Faire partie de la solution


société / vendredi, avril 8th, 2022

Le changement d’époque est total et il faut savoir de quel côté on se situe.

De fait, qu’on le veuille ou non, en cette année 2022, il n’est plus possible de séparer sa vie de la tendance générale du monde à la guerre et à l’écocide. Il n’est plus possible de faire comme si de rien n’était, de croire que l’on pourra échapper au grand chaos en cours.

Alors si l’on veut faire partie de la solution, et non pas du problème, si l’on veut contribuer à la construction d’un avenir radieux, il s’agit de placer sa personnalité dans la bonne direction.

On ne parle par là simplement d’une activité militante, mais de l’implication personnelle dans les décisions de sa vie quotidienne.

- Jeu de données:

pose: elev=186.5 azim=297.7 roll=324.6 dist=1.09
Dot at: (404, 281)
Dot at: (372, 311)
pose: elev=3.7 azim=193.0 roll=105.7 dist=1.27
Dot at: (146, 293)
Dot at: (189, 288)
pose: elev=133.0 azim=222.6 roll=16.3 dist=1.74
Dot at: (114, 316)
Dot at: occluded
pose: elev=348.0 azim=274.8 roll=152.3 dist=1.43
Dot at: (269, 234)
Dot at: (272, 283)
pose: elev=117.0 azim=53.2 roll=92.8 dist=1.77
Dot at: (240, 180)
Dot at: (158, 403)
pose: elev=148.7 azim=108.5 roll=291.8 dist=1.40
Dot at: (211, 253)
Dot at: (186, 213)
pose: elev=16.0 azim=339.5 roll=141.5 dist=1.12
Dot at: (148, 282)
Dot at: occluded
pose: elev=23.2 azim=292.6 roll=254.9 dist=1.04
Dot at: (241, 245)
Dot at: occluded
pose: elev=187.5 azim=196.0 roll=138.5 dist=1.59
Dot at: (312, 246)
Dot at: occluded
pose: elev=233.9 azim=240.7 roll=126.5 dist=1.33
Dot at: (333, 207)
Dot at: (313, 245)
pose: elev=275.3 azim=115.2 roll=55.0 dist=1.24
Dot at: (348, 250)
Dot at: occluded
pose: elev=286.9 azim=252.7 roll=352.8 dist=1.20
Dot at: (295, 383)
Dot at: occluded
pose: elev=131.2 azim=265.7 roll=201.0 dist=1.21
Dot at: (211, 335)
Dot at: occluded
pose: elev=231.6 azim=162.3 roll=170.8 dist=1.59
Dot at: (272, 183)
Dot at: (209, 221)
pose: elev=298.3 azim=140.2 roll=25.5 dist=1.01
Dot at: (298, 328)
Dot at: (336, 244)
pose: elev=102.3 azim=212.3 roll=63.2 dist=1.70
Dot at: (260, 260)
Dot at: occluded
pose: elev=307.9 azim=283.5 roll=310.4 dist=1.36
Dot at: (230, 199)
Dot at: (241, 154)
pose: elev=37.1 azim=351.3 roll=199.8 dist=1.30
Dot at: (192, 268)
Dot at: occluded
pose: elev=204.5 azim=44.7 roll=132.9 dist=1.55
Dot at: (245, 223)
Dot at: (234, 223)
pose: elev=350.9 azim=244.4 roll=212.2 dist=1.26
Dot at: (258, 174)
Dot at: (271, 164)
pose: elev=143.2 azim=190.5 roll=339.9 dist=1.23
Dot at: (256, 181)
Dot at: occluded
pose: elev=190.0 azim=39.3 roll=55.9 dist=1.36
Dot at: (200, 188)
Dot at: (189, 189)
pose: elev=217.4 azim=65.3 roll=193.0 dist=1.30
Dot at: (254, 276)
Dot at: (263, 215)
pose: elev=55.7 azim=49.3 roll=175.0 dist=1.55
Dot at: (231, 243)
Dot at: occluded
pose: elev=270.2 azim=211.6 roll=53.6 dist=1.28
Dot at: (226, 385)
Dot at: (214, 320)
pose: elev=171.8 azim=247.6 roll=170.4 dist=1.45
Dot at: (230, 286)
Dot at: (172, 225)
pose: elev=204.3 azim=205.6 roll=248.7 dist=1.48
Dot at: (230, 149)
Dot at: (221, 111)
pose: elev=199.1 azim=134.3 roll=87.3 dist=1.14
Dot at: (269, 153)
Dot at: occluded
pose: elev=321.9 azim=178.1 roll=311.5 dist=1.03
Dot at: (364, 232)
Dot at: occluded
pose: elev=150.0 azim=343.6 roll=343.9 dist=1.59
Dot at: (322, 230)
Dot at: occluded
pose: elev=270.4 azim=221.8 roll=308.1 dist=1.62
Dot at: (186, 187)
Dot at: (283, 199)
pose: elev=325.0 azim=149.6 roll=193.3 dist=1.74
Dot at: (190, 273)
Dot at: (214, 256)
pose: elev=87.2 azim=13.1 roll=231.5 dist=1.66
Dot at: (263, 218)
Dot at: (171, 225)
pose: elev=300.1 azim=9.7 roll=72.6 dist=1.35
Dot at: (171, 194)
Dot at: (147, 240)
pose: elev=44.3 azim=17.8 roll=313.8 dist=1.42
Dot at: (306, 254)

- Consignes:
a – D'après le texte, de quoi n'est-il plus possible de séparer sa vie en 2022 ?
b – Recopiez fidèlement tout le passage du texte, depuis « société / vendredi, avril » jusqu'à « la bonne direction. » inclus.
Le listing est un contenu à part, indépendant du texte.

- Réponses:
a – De la tendance générale du monde à la guerre et à l'écocide.

b –
société / vendredi, avril 8th, 2022

Le changement d’époque est total et il faut savoir de quel côté on se situe.

De fait, qu’on le veuille ou non, en cette année 2022, il n’est plus possible de séparer sa vie de la tendance générale du monde à la guerre et à l’écocide. Il n’est plus possible de faire comme si de rien n’était, de croire que l’on pourra échapper au grand chaos en cours.

Alors si l’on veut faire partie de la solution, et non pas du problème, si l’on veut contribuer à la construction d’un avenir radieux, il s’agit de placer sa personnalité dans la bonne direction.